Other examples: we get computer rage when the wifi isn't flowing and road rage when the traffic isn't flowing; the wealthy (and smart) know how to set up regular streams of cash flow; in tech, UX (user experience) is all about good flow through the conversions (from the first click to the purchase and confirmation page), the best homes and buildings are where the layout of the rooms and windows is in flow with the rising and setting of the sun, we feel good after a yoga session where we were in flow with our breath.  After we come back from a retreat or conference and have a mountaintop spiritual experience or get into a new network of people, we try to elevate the rest of our lives to that level of flow. 

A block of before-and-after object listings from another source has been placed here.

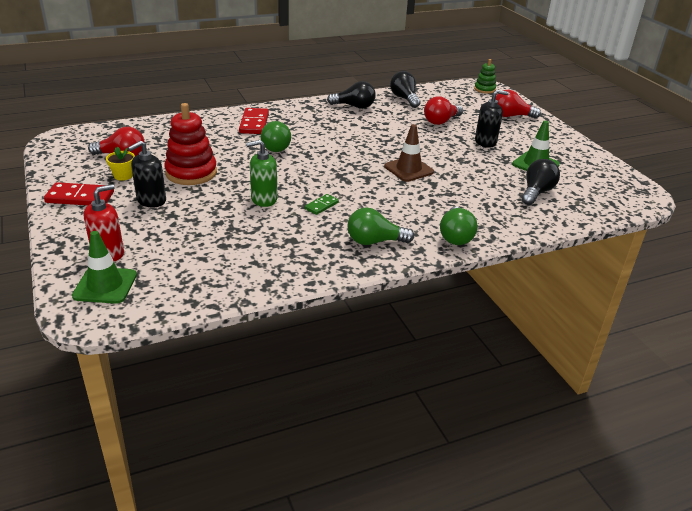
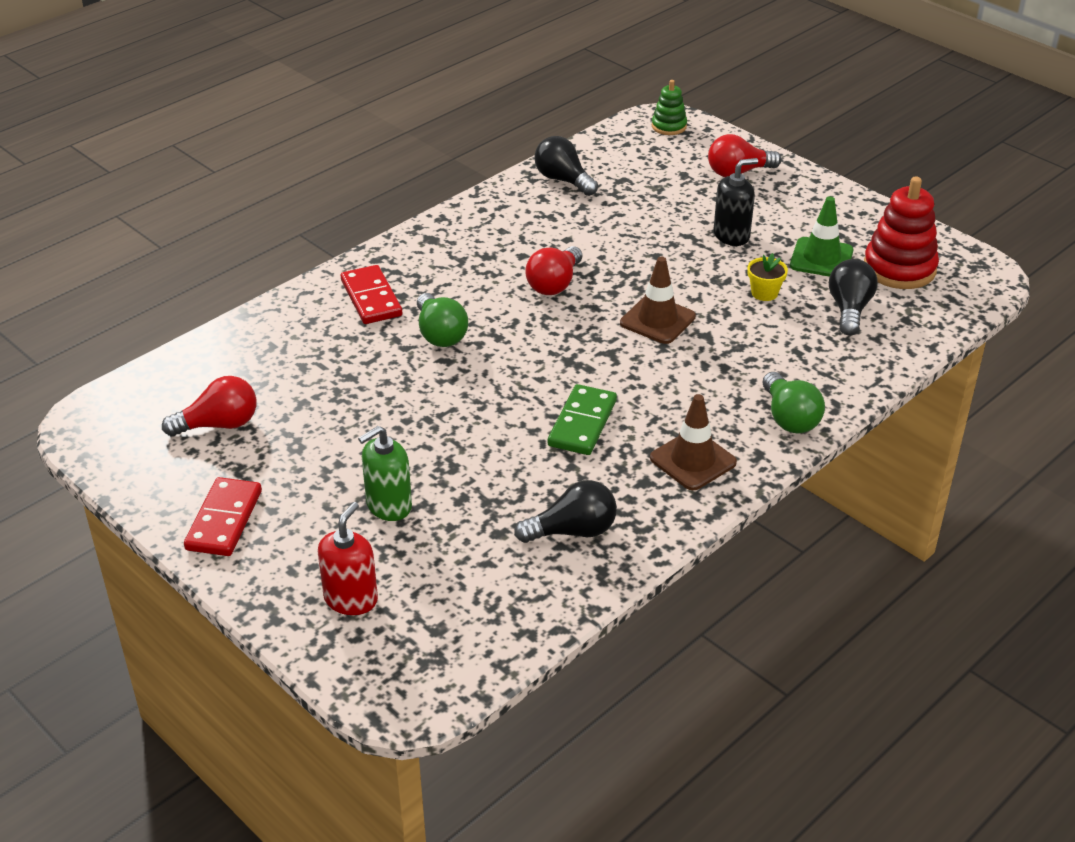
camera: 20 degrees left, 5 degrees up
red domino [44,182,114,205] -> red domino turned 60 degrees counterclockwise [184,477,262,556]
green traffic cone [72,231,137,304] -> none
yellow flower pot [106,147,135,181] -> yellow flower pot moved to [748,253,788,301]
black soap dispenser [128,141,166,208] -> none
red stacking toy [164,103,217,185] -> red stacking toy moved to [864,177,939,289]
green soap dispenser [246,140,277,207] -> green soap dispenser moved to [358,426,412,521]
green domino [305,194,339,215] -> green domino [548,384,617,455], size x1.77
black light bulb [327,81,376,109] -> black light bulb moved to [514,480,617,543]
green light bulb [347,208,414,245] -> brown traffic cone [650,394,737,490]
red light bulb [424,96,463,125] -> red light bulb moved to [525,246,582,295]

Rivers are universal metaphors for flow, and definitely paddling and sailing helps some people get in flow, but the most under-employed resource for getting in flow is our own breath (the river within, if you will).  Look at all the books that are published every year about weight loss, stopping bad habits or making changes in your life.  They're everywhere, in the hundreds of thousands.  My guess is very slowly we'll start to see a movement towards understanding the subtle movements in the unconscious and their relationship to the breath as the calalyst for transformation.  When we're aware of that connection, we can get the bodies we want, stop abusing alcohol, or feel more comfortable in anxiety-provoking situations.  In other words, awareness of the breath and its relationship to the myriad of unconscious images, memories and emotions that pass through our thoughtstream every day helps get us unstuck and back in flow.